Recruited by Colchester manager Mick Wadsworth, Allen made his debut for the U's in a 1–1 home draw with Reading on 27 February 1999, before being replaced by Steve Forbes after 68 minutes. He scored one goal while on loan with the club, a 40th-minute equaliser during a 2–2 draw with Oldham Athletic on 9 March. Allen made four appearances in total during his short stay at Layer Road.

===Grimsby Town===
Allen was placed on the transfer list at Charlton and transferred to Grimsby Town in the summer of 1999, who at the time plied their trade in the First Division under Alan Buckley. He scored nine goals in 36 games in all competitions in the 1999–2000 season but found himself limited to just 25 appearances in the 2000–01 season, being limited by injuries and only managing to score six goals. The 2001–02 season saw a return of five goals in 31 games, but his injury record and Grimsby's financial plight saw Allen released at the end of the season. He ended his Grimsby stay with 15 goals in 80 league games.

===Peterborough United===
Allen joined Peterborough United on trial in the summer of 2002, where he featured in a friendly against Rushden & Diamonds. However, he initially delayed joining the club and also refused offers from Bristol Rovers, Conference promotion hopefuls Doncaster Rovers and Cyprus-based club APOEL Nicosia. He then had an unsuccessful trial spell with Brighton & Hove Albion before signing for Peterborough on 29 August 2002. Allen scored three goals in 11 games for the Posh but Peterborough chairman Barry Fry confirmed that his short-term contract would not be renewed when it expired in December 2002. Having been linked with a move to Carlisle United.

===Bristol Rovers===
Bristol Rovers signed Allen in November 2002 from Peterborough following the expiry of his short-term contract. He made eight appearances in the league for the club and scored one goal against Cambridge United, as he was released at the end of the 2002–03 season. He also scored once in the FA Cup against Rochdale.

===Hornchurch===
Ambitious Isthmian League club Hornchurch signed Allen in September 2003 following trials with a number of clubs. He was one of a number of former professional players with Football League experience in a squad that knocked League side Darlington out of the FA Cup in 2003. However, with the club facing financial turmoil, Hornchurch began releasing players during the 2003–04 season, with Allen one of the squad members released.

===Redbridge===
Following his release from Hornchurch, Allen quickly joined Conference South side Ford United, who would later change name to become Redbridge.

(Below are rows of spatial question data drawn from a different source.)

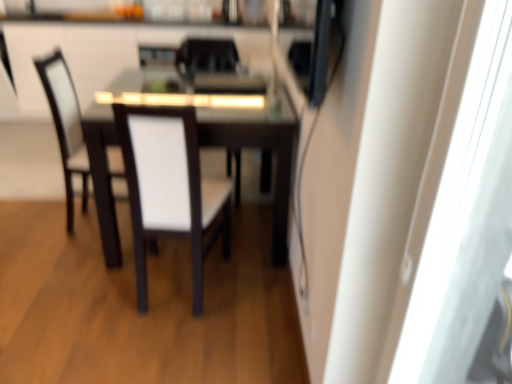
Question: From a real-world perspective, is white fabric chair at center, marked as the third chair in a back-to-front arrangement, physically below white fabric chair at center, the fourth chair from the back?

Choices:
 (A) no
 (B) yes

Answer: (A)

Question: Is white fabric chair at center, marked as the third chair in a back-to-front arrangement, far from white fabric chair at center, the fourth chair from the back?

Choices:
 (A) no
 (B) yes

Answer: (A)

Question: Can you confirm if white fabric chair at center, the 2th chair when ordered from front to back, is taller than white fabric chair at center, the fourth chair from the back?

Choices:
 (A) no
 (B) yes

Answer: (A)

Question: Is white fabric chair at center, marked as the third chair in a back-to-front arrangement, closer to the viewer compared to white fabric chair at center, the fourth chair from the back?

Choices:
 (A) no
 (B) yes

Answer: (A)

Question: Considering the relative sizes of white fabric chair at center, marked as the third chair in a back-to-front arrangement, and white fabric chair at center, which is the 1th chair from front to back, in the image provided, is white fabric chair at center, marked as the third chair in a back-to-front arrangement, shorter than white fabric chair at center, which is the 1th chair from front to back,?

Choices:
 (A) no
 (B) yes

Answer: (B)

Question: Is point (117, 77) closer or farther from the camera than point (70, 165)?

Choices:
 (A) farther
 (B) closer

Answer: (A)

Question: Do you think dark wood table at center is within white fabric chair at center, marked as the third chair in a back-to-front arrangement, or outside of it?

Choices:
 (A) inside
 (B) outside

Answer: (B)

Question: Would you say dark wood table at center is to the left or to the right of white fabric chair at center, marked as the third chair in a back-to-front arrangement, in the picture?

Choices:
 (A) right
 (B) left

Answer: (A)

Question: Considering the positions of dark wood table at center and white fabric chair at center, marked as the third chair in a back-to-front arrangement, in the image, is dark wood table at center bigger or smaller than white fabric chair at center, marked as the third chair in a back-to-front arrangement,?

Choices:
 (A) big
 (B) small

Answer: (A)

Question: From a real-world perspective, relative to white glossy cabinetry at upper center, is transparent plastic screen door at right vertically above or below?

Choices:
 (A) above
 (B) below

Answer: (A)

Question: From the image's perspective, is transparent plastic screen door at right above or below white glossy cabinetry at upper center?

Choices:
 (A) above
 (B) below

Answer: (B)

Question: Is transparent plastic screen door at right bigger or smaller than white glossy cabinetry at upper center?

Choices:
 (A) small
 (B) big

Answer: (A)

Question: Choose the correct answer: Is transparent plastic screen door at right inside white glossy cabinetry at upper center or outside it?

Choices:
 (A) outside
 (B) inside

Answer: (A)

Question: From the image's perspective, is white fabric chair at center, marked as the third chair in a back-to-front arrangement, positioned above or below white glossy cabinetry at upper center?

Choices:
 (A) above
 (B) below

Answer: (B)

Question: Which is correct: white fabric chair at center, the 2th chair when ordered from front to back, is inside white glossy cabinetry at upper center, or outside of it?

Choices:
 (A) inside
 (B) outside

Answer: (B)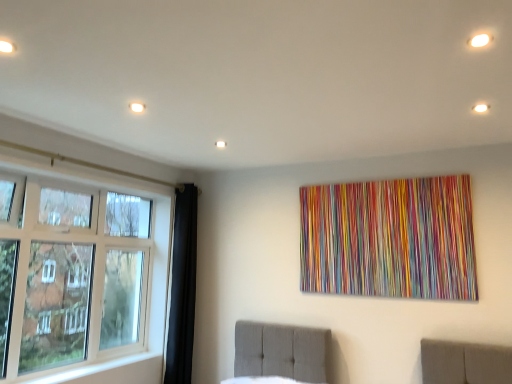
Question: Could you tell me if white glass window at left is facing white glossy light at upper right, marked as the 1th light in a right-to-left arrangement?

Choices:
 (A) yes
 (B) no

Answer: (A)

Question: Does white glass window at left have a greater height compared to white glossy light at upper right, which is the second light from left to right?

Choices:
 (A) yes
 (B) no

Answer: (A)

Question: From the image's perspective, is white glass window at left above white glossy light at upper right, marked as the 1th light in a right-to-left arrangement?

Choices:
 (A) no
 (B) yes

Answer: (A)

Question: From a real-world perspective, is white glass window at left physically above white glossy light at upper right, marked as the 1th light in a right-to-left arrangement?

Choices:
 (A) no
 (B) yes

Answer: (A)

Question: Is white glass window at left shorter than white glossy light at upper right, which is the second light from left to right?

Choices:
 (A) no
 (B) yes

Answer: (A)

Question: Does white glass window at left touch white glossy light at upper right, which is the second light from left to right?

Choices:
 (A) yes
 (B) no

Answer: (B)

Question: From a real-world perspective, is white matte light fixture at upper left, the 1th light positioned from the left, positioned over white glossy light at upper right, marked as the 1th light in a right-to-left arrangement, based on gravity?

Choices:
 (A) yes
 (B) no

Answer: (B)

Question: From a real-world perspective, does white matte light fixture at upper left, the 1th light positioned from the left, sit lower than white glossy light at upper right, marked as the 1th light in a right-to-left arrangement?

Choices:
 (A) no
 (B) yes

Answer: (B)

Question: Considering the relative sizes of white matte light fixture at upper left, the 1th light positioned from the left, and white glossy light at upper right, which is the second light from left to right, in the image provided, is white matte light fixture at upper left, the 1th light positioned from the left, bigger than white glossy light at upper right, which is the second light from left to right,?

Choices:
 (A) no
 (B) yes

Answer: (A)

Question: Considering the relative sizes of white matte light fixture at upper left, the 1th light positioned from the left, and white glossy light at upper right, which is the second light from left to right, in the image provided, is white matte light fixture at upper left, the 1th light positioned from the left, wider than white glossy light at upper right, which is the second light from left to right,?

Choices:
 (A) no
 (B) yes

Answer: (A)

Question: Is white matte light fixture at upper left, the second light in the right-to-left sequence, to the left of white glossy light at upper right, which is the second light from left to right, from the viewer's perspective?

Choices:
 (A) no
 (B) yes

Answer: (B)

Question: From the image's perspective, is white matte light fixture at upper left, the second light in the right-to-left sequence, under white glossy light at upper right, which is the second light from left to right?

Choices:
 (A) yes
 (B) no

Answer: (B)

Question: Considering the relative sizes of white glossy light at upper right, which is the second light from left to right, and white glass window at left in the image provided, is white glossy light at upper right, which is the second light from left to right, thinner than white glass window at left?

Choices:
 (A) no
 (B) yes

Answer: (B)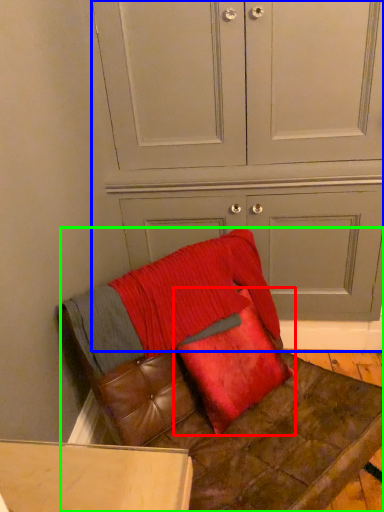
Question: Based on their relative distances, which object is farther from pillow (highlighted by a red box)? Choose from dresser (highlighted by a blue box) and furniture (highlighted by a green box).

Choices:
 (A) dresser
 (B) furniture

Answer: (A)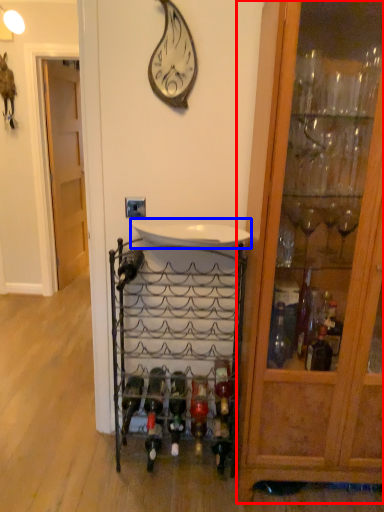
Question: Among these objects, which one is nearest to the camera, cabinetry (highlighted by a red box) or sink (highlighted by a blue box)?

Choices:
 (A) cabinetry
 (B) sink

Answer: (A)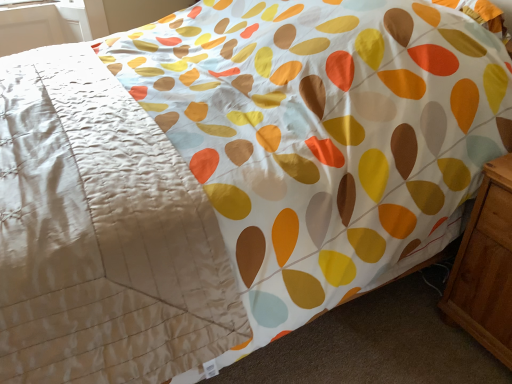
Question: In terms of width, does light brown wood at right look wider or thinner when compared to silky beige blanket at upper left?

Choices:
 (A) wide
 (B) thin

Answer: (B)

Question: From the image's perspective, is light brown wood at right located above or below silky beige blanket at upper left?

Choices:
 (A) below
 (B) above

Answer: (A)

Question: From a real-world perspective, is light brown wood at right physically located above or below silky beige blanket at upper left?

Choices:
 (A) below
 (B) above

Answer: (A)

Question: Is point (6, 122) closer or farther from the camera than point (483, 309)?

Choices:
 (A) farther
 (B) closer

Answer: (A)

Question: Considering the positions of silky beige blanket at upper left and light brown wood at right in the image, is silky beige blanket at upper left bigger or smaller than light brown wood at right?

Choices:
 (A) big
 (B) small

Answer: (A)

Question: Considering their positions, is silky beige blanket at upper left located in front of or behind light brown wood at right?

Choices:
 (A) behind
 (B) front

Answer: (B)

Question: Is silky beige blanket at upper left situated inside light brown wood at right or outside?

Choices:
 (A) outside
 (B) inside

Answer: (A)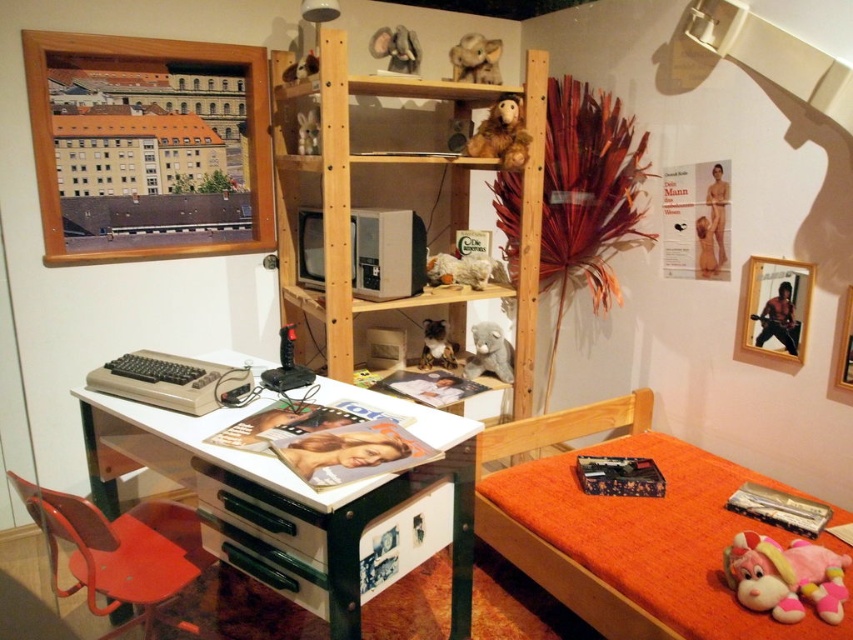
Question: Does brown plush monkey at upper center have a larger size compared to fuzzy gray teddy bear at center?

Choices:
 (A) yes
 (B) no

Answer: (A)

Question: Which of the following is the farthest from the observer?

Choices:
 (A) orange fabric bed at lower right
 (B) fuzzy brown elephant at upper center
 (C) soft plush elephant at upper center

Answer: (B)

Question: Considering the relative positions of white plastic computer desk at center and fuzzy brown elephant at upper center in the image provided, where is white plastic computer desk at center located with respect to fuzzy brown elephant at upper center?

Choices:
 (A) above
 (B) below

Answer: (B)

Question: Does white plastic computer desk at center appear on the left side of plush pink unicorn at lower right?

Choices:
 (A) no
 (B) yes

Answer: (B)

Question: Estimate the real-world distances between objects in this image. Which object is farther from the woodenmaterial/texture bookshelf at upper center?

Choices:
 (A) shiny silver picture frame at upper right
 (B) fuzzy gray teddy bear at center
 (C) fuzzy fabric stuffed animal at center
 (D) orange fabric bed at lower right

Answer: (A)

Question: Which object is closer to the camera taking this photo?

Choices:
 (A) metallic silver picture frame at upper right
 (B) brown plush monkey at upper center
 (C) orange fabric bed at lower right
 (D) soft plush elephant at upper center

Answer: (C)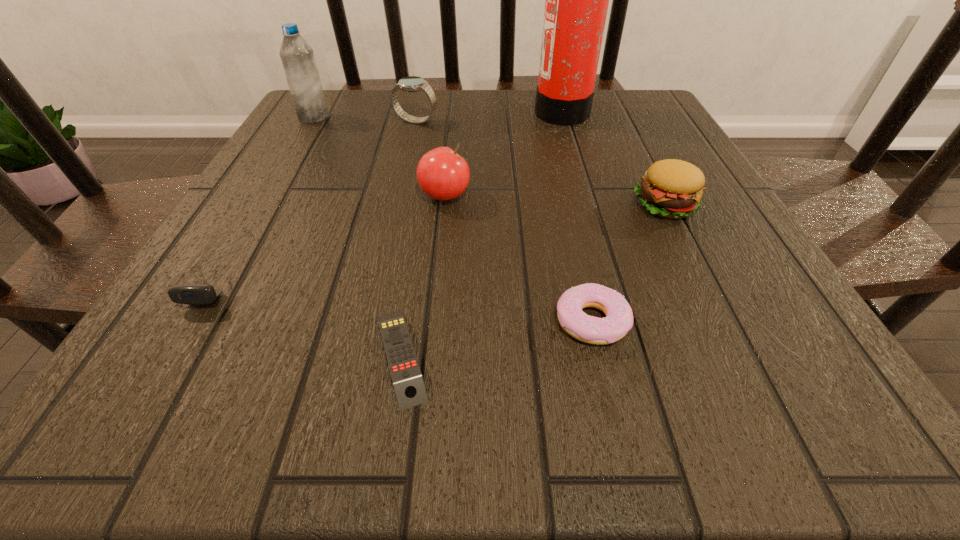
I want to click on fire extinguisher, so click(576, 0).

Locate an element on the screen. The height and width of the screenshot is (540, 960). water bottle is located at coordinates tap(297, 57).

Where is `watch`? The width and height of the screenshot is (960, 540). watch is located at coordinates (411, 83).

Locate an element on the screen. apple is located at coordinates (442, 174).

This screenshot has height=540, width=960. In order to click on hamburger in this screenshot , I will do `click(670, 188)`.

Image resolution: width=960 pixels, height=540 pixels. I want to click on the fourth shortest object, so click(670, 188).

This screenshot has width=960, height=540. Identify the location of webcam. (194, 294).

Locate an element on the screen. The width and height of the screenshot is (960, 540). the second shortest object is located at coordinates point(619,317).

Where is `remote control`? This screenshot has width=960, height=540. remote control is located at coordinates (409, 387).

You are a GUI agent. You are given a task and a screenshot of the screen. Output one action in this format:
    pyautogui.click(x=<x>, y=<y>)
    Task: Click on the vacant point located 0.100m on the front side of the tallest object
    The height and width of the screenshot is (540, 960).
    Given the screenshot: What is the action you would take?
    pyautogui.click(x=493, y=111)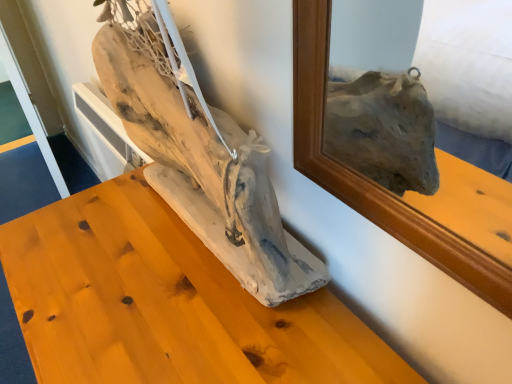
Question: Would you say driftwood sculpture at center is outside natural wood driftwood at center?

Choices:
 (A) yes
 (B) no

Answer: (A)

Question: From a real-world perspective, is driftwood sculpture at center physically above natural wood driftwood at center?

Choices:
 (A) no
 (B) yes

Answer: (A)

Question: Can you confirm if driftwood sculpture at center is smaller than natural wood driftwood at center?

Choices:
 (A) no
 (B) yes

Answer: (A)

Question: Can you confirm if driftwood sculpture at center is shorter than natural wood driftwood at center?

Choices:
 (A) yes
 (B) no

Answer: (B)

Question: Considering the relative sizes of driftwood sculpture at center and natural wood driftwood at center in the image provided, is driftwood sculpture at center bigger than natural wood driftwood at center?

Choices:
 (A) no
 (B) yes

Answer: (B)

Question: From a real-world perspective, is driftwood sculpture at center under natural wood driftwood at center?

Choices:
 (A) yes
 (B) no

Answer: (A)

Question: From a real-world perspective, is natural wood driftwood at center under driftwood sculpture at center?

Choices:
 (A) yes
 (B) no

Answer: (B)

Question: Is natural wood driftwood at center oriented away from driftwood sculpture at center?

Choices:
 (A) no
 (B) yes

Answer: (A)

Question: Is natural wood driftwood at center aimed at driftwood sculpture at center?

Choices:
 (A) yes
 (B) no

Answer: (B)

Question: Would you say natural wood driftwood at center is outside driftwood sculpture at center?

Choices:
 (A) yes
 (B) no

Answer: (A)

Question: Considering the relative sizes of natural wood driftwood at center and driftwood sculpture at center in the image provided, is natural wood driftwood at center taller than driftwood sculpture at center?

Choices:
 (A) no
 (B) yes

Answer: (A)

Question: Considering the relative positions of natural wood driftwood at center and driftwood sculpture at center in the image provided, is natural wood driftwood at center to the left of driftwood sculpture at center from the viewer's perspective?

Choices:
 (A) no
 (B) yes

Answer: (A)

Question: In the image, is natural wood driftwood at center positioned in front of or behind driftwood sculpture at center?

Choices:
 (A) front
 (B) behind

Answer: (A)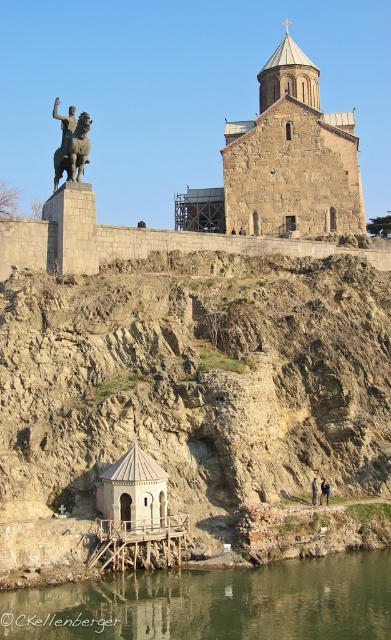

Having scored on his debut, his stint did not last long, and was subsequently released in July 2004, with club manager Craig Edwards stating that the club would prefer "to go with younger players" for the coming season and that there were financial implications. Allen then joined Billericay Town on trial, scoring in a pre-season friendly against Grays Athletic.

==International career==
Allen represented England at youth level and earned eight caps at under-21 level, where he scored twice.

==Coaching career==
After retiring from the game in 2004, Allen became a PE teacher and became an academy coach at Tottenham Hotspur, where he is running the under-15 side.

==Media career==
In addition to his coaching, Allen has worked in the media, providing co-commentary for Sky Sports Football First programme and also for radio coverage.
Allen is also a regular co-commentator on BBC London 94.9, formerly alongside Phil Parry.

==Personal life==
Allen comes from a famous footballing family. He is the son of former Chelsea, Tottenham and QPR player and manager Les Allen. His brother is former England international Clive Allen and his nephew is former Barnet player Oliver Allen. His uncle, Dennis Allen played over 300 league games for Reading, and his cousin Martin Allen has managed a number of Football League clubs, alongside representing QPR and West Ham United. He is also related to Charlie Allen, Martin's son, who has played for Notts County and Gillingham. Bradley is also a cousin to Paul Allen, who made appearances for West Ham, Tottenham and Southampton amongst others.